The implication is that, should a bald Potato Head find themselves working in marketing, they’re going to struggle more than anyone to tell right from wrong. Pollard’s solution? To regularly check in on yourself and really hone in on your own values to make them as sharp as you can.

“For me right now it’s about self-selection,” he says. “I want to work like with like, so I’m putting out very strong signals about what I’m about. I put out some pretty direct and sometimes strange stuff and sometimes that attracts people.”

“We’re walking around as kids as a Mr or Mrs Potato Head. Then we start to have relationships: with family, school; then college, internships, jobs. At the same time post-modernism is telling you everything we thought we knew about gender and race is changing. It’s a strange place to be.”
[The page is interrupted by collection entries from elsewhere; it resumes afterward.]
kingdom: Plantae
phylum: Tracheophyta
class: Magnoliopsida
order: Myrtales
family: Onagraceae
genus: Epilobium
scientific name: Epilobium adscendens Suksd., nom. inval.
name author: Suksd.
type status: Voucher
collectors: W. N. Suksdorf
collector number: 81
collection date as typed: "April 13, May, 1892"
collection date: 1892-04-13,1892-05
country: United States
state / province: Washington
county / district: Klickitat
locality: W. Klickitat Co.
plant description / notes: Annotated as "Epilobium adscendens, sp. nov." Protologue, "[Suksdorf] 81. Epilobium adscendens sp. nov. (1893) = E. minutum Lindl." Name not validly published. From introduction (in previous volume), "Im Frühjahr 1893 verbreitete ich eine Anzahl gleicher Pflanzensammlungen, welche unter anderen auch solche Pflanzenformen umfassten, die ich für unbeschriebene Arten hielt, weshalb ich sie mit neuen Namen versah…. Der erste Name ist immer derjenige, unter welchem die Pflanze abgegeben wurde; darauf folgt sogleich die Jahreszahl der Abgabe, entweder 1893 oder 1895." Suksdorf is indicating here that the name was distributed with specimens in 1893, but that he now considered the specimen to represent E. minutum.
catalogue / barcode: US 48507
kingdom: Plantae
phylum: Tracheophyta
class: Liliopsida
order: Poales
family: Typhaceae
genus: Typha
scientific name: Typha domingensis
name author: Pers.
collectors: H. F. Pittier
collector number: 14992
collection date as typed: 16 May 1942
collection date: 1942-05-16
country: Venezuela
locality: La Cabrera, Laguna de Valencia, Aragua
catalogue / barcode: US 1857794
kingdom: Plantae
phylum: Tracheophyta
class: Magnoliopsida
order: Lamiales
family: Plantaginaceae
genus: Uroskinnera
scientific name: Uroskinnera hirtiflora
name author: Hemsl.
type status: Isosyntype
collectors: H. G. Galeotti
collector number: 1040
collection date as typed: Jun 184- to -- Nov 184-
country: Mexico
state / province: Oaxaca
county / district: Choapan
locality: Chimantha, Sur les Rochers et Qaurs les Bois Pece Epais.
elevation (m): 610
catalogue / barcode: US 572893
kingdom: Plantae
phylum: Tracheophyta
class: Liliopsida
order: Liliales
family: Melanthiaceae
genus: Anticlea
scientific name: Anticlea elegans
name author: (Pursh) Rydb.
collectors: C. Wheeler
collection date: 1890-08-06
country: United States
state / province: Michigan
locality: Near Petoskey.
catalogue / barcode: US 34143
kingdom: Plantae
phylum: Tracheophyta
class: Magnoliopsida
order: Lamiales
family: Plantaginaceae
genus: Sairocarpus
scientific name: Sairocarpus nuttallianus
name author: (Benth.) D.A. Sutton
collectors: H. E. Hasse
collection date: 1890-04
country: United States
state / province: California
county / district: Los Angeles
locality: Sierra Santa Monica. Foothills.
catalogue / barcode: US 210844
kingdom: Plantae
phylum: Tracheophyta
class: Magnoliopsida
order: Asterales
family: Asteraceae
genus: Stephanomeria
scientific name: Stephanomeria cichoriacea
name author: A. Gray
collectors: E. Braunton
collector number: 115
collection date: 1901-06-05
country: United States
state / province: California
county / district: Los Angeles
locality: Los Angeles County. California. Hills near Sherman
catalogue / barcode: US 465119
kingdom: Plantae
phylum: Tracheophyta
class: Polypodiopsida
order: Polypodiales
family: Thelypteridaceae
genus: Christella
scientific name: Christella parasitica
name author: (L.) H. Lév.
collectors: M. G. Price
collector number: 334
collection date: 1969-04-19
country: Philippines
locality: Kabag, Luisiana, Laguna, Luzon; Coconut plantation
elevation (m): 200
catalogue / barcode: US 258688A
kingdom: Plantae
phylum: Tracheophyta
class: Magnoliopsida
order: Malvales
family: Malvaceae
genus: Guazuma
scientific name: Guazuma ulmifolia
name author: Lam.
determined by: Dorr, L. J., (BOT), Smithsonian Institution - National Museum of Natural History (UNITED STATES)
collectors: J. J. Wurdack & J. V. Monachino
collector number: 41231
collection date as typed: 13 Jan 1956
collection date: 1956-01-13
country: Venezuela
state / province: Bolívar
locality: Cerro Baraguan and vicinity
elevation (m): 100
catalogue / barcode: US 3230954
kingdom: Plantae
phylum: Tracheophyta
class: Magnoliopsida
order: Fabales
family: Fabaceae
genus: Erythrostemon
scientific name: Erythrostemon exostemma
Mark Pollard, Mighty Jungle

Be true

Watching Jimmy Iovine describe his sprawling career, you sense that’s exactly what he’s done. While he alludes to facing a dilemma over the reality behind the gangsta soundtracks he found himself selling, he also offers an analogy as to how he dealt with it. 

“Fuck what anybody thinks,” he says. “When you’re a race horse, the reason they put blinders on these things is, if you look at the horse on the left or the horse on the right, you’re going to miss a step. That’s why those horses should have fucking blinders on. And that’s what people should have. When you’re running after something, you should not look left and right. ‘What does this person think? What does that person think?’ No. Go.” 

It certainly worked for Iovine. Despite family members, business partners and the mainstream media all telling him he was wrong, he made clear his commitment to Dre, and his trust in Dre’s ear for music, and they raced ahead – bringing the likes of Eminem, 50 Cent and The Game to the world, and later breaking the mould on the marketing of headphones with their Beats brand, which they eventually sold to Apple for an incredible $3 billion in 2014.

Iovine probably never did find an answer to the question of whether he was supporting free speech or funding Hamas. And is the world a better place for all his work? That’s for you to decide.